Going back to the question of the relationship between culture and politics, what this definition points out is that politics takes place within the framework of a common culture. Political conflict is expressed in the “language” of culture or ethnicity. The effect of violence and images of threat to a group ethnically defined is to create the image or perception of such a group as having "real" and "hard" borders, as cultural or ethnic identity as being the most important one and as being an all or nothing choice. Thus also is constructed the perception of a single, objective, identifiable common interest: the need to respond to whatever threatens all people who share this common culture. Given the existential nature of the threat, other aspects of culture or identity by necessity become secondary. In effect, this violence constructs the ethnic group in “hard” terms, and creates solidarity in a way that did not necessarily previously exist: a solidarity of “us” which automatically is aimed against “them,” a solidarity based on a negative of fear and threats, rather than on a positive of commonality and sharing. This strategy is thus a way to impose a very specific meaning and interest on ethnicity. But what is also significant is that violence is needed to destroy other existing notions of groupness or community: territorial (eg neighborhood or village); occupational; ideational. Thus the violence in the most ethnically-mixed and tolerant regions of Croatia and Bosnia-Hercegovina was necessary because of the strength and reality of the bonds that existed on the ground in those regions. Exactly because of the strength of these bonds, horrible levels of violence and atrocities were the only way to destroy old borders (often overlapping and porous) of culture and solidarity and to construct new ones. Rather than an attempt to mobilize people by appealing to ethnic interest or solidarity, such violence is thus a means to force a particular definition of groupness, and solidarity in terms of that groupness, onto the population. Those who disagree or dissent, or who express other kinds of identity or interest, are automatically excluded from political discourse.

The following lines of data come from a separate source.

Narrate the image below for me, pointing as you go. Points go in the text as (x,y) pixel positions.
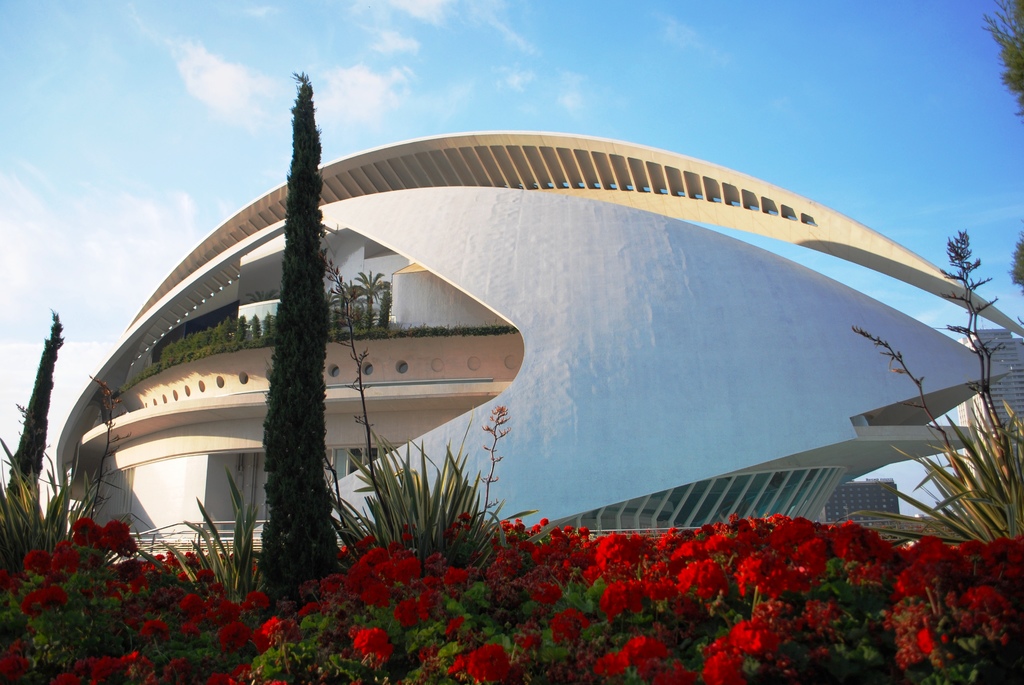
In this image in the front (177,575) there are flowers (367,576), plants (355,530). In the background (375,359) there is a building (411,339) and the sky (432,71) is cloudy.
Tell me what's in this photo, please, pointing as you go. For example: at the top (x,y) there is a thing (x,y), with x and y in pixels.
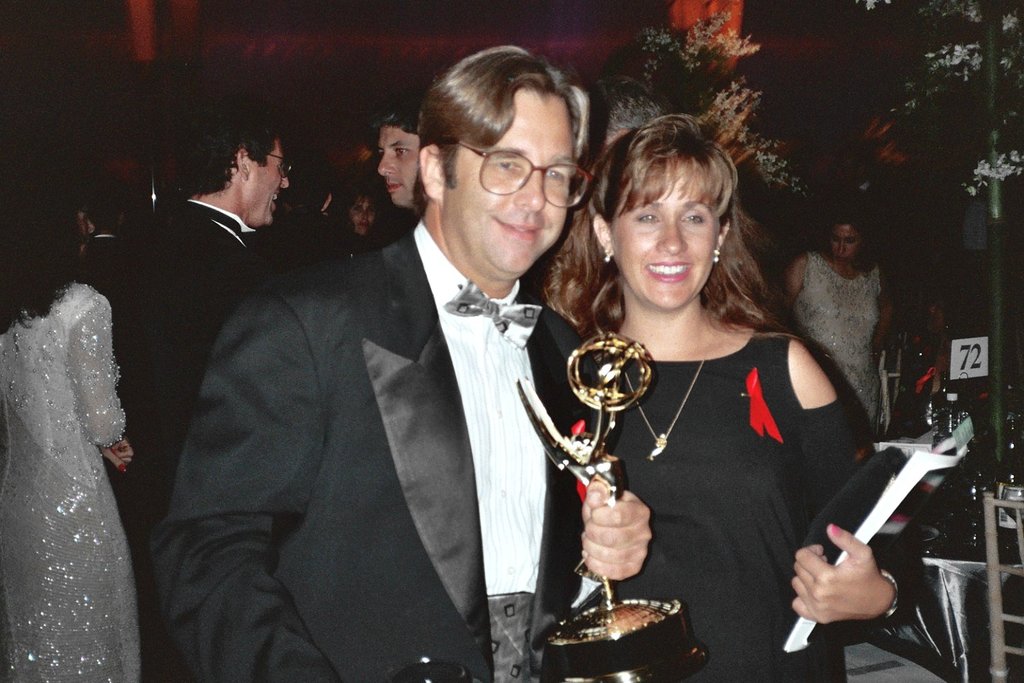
In this image, in the middle (648,440), we can see two people (620,432) man (357,393) and woman (796,441) are standing and holding some object (802,625) in their hands (817,554). In the background (62,302), we can see a group of people (789,294). In the right corner (1021,552), we can see a chair (1020,541) and table (966,548). On the table (977,562), we can see some bottles (961,404). On the right side (954,481), we can also see another table (925,445). In the background (933,129), we can see some plants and black color.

The overall goal of this strategy is to redefine or reconstruct political space at two levels. First, in the short term, images of threat and violence serve to silence and marginalize those who disagree with those in power; it demobilizes people who may in other circumstances have mobilized against the regime, and effectively prevents their political participation. It at the same time seeks to reconfigure the borders of "our" political community, to redefine them based on a "hard" notion of culture or ethnicity (either us or them), again based on fear, and to delegitimize other notions of political community. At another level, and with a longer-term view, the actual policies of violence and "ethnic cleansing" are meant to alter the existing demographic facts on the ground in order to turn these new notions of group borders into a territorial reality. Previously-existing communities or bonds which deny the reality or hardness of the newly constructed, culturally defined political community (for example ethnically-mixed families, homes, neighborhoods, regions, political parties) are in particular targeted for destruction. Only violence and atrocities are sufficient to destroy these realities, and to make "real" the new hard borders of the ethnic group. The goal of this strategy of restructuring was to prevent or delay fundamental shifts in the structure of power within the domestic arena, shifts which reflected trends and pressures from within society as well as from the international environment, and which threatened core interests of elites who benefited from the status quo. This delay, and the restructuring of political space itself, had the effect of allowing these elites to reposition themselves for changes being pushed from outside and below.